» **CONSEGNA DELL'ESERCIZIO**:
**1.** Nell'intervista a Giosuè Prezioso, da quanti Paesi provenivano gli studenti conosciuti nell'ultimo lustro?
**2.** Quali caratteristiche, secondo l'intervista a Giosuè Prezioso, avrà verosimilmente il primo artista che viene in mente? Elencale tutte.
**3.** Prosegui l'intervista a Giosuè Prezioso dal punto in cui si interrompe.

» **TESTO DA LEGGERE**:

..........

Intervista a Giosuè Prezioso
Come è nata l’idea di questo libro e a chi è rivolto?
Questo libro nasce dalle diverse università nel mondo in cui ho insegnato. Nell’ultimo lustro ho infatti conosciuto studenti/esse da oltre 100 Paesi e in Master davvero internazionali, dove per conoscerci e capire quanto ne sapessero di arte, chiedevo loro: “Ditemi il nome del primo artista che vi viene in mente, conoscete o amate” – provateci anche voi. Non pensateci troppo. Il primo. Verosimilmente sarà stato un uomo, bianco e occidentale – giusto? Bene, è proprio così che è nato il mio libro.
Quali erano le risposte degli studenti?

..........

» **DATI ESTRATTI**:
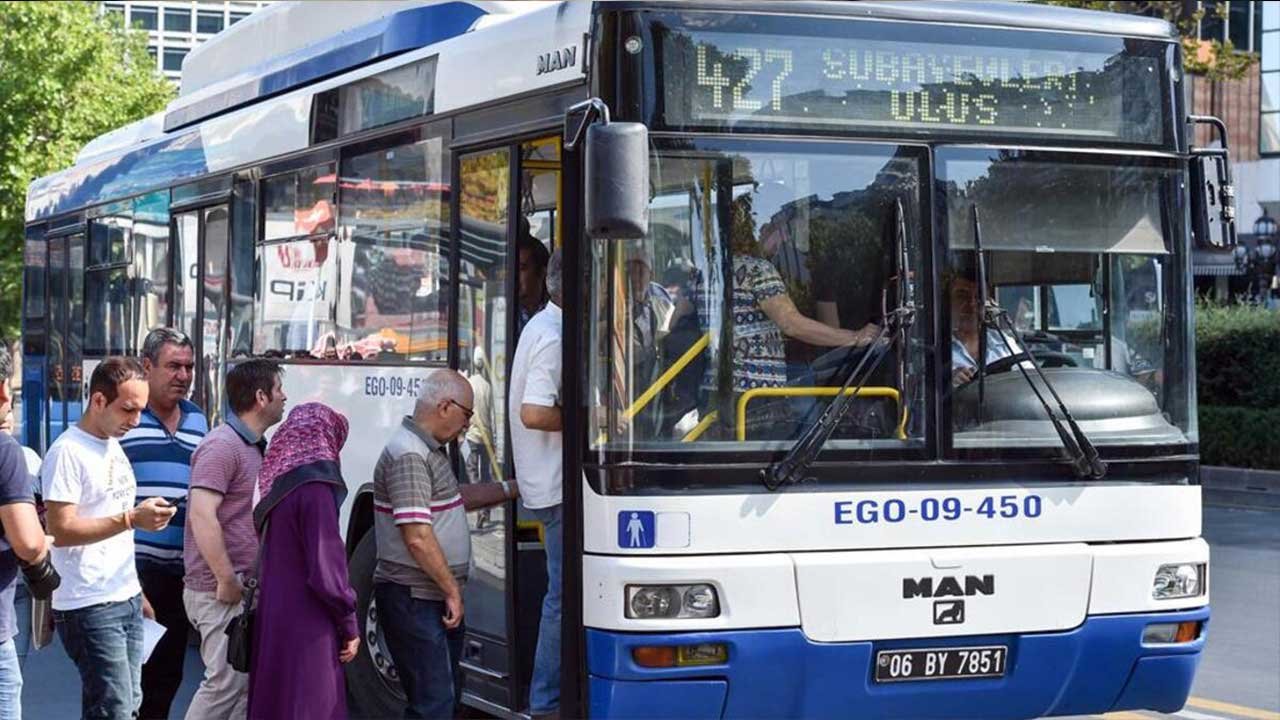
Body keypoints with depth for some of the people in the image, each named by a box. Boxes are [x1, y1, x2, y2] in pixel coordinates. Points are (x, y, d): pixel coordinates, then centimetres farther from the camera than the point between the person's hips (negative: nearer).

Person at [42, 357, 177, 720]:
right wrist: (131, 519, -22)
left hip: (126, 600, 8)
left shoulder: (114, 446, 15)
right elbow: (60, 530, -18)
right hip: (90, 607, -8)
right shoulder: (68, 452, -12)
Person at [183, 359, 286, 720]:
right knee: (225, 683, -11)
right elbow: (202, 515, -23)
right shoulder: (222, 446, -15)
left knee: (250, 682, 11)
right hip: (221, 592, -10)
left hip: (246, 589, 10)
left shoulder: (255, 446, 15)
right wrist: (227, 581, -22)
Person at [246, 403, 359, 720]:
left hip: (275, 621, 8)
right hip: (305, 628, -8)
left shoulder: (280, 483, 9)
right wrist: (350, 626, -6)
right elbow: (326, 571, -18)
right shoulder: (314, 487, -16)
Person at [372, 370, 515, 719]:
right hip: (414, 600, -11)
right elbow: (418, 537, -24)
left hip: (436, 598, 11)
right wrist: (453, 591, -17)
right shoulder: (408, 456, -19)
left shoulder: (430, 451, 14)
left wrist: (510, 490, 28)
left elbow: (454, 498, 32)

..........

» **RISPOSTE PER PUNTO**:
**1.** Da oltre 100 Paesi.

**2.** Uomo, bianco, occidentale.

**3.**
In quelle classi così globali la maggior parte delle volte mi rispondevano Michelangelo, Leonardo, Van Gogh o Picasso all’inizio sorridevo; dopo un po’ era diventato prevedibile; a un certo punto mi si è accesa la lampadina: “Ma perché“, mi sono chiesto “tutte queste persone davvero così diverse, che vengono da Paesi polari come l’Alaska e l’Australia, rigurgitano tutte gli stessi nomi?“. Un artista cambogiano? Una donna? Un’artista donna non bianca? Un artista magari con disabilità? Nulla. Attingevo a oltre 100 Paesi nel mondo, eppure l’Olimpo e le divinità erano sempre le stesse: uomini, bianchi, occidentali. Eppure loro studiano arte, saranno la nuova generazione di artisti/e e curatori/trici. Ho dunque avviato una ricerca inedita e internazionale e ho portato a casa un manuale tanto per neofiti quanto per chi ha già esperienza dell’arte. Mi piace pensarla come un’operazione ibrida tra la divulgazione e il consolidamento.
Per una storia dell’arte più inclusiva
In che modo proponi un approccio diverso alla storia dell’arte?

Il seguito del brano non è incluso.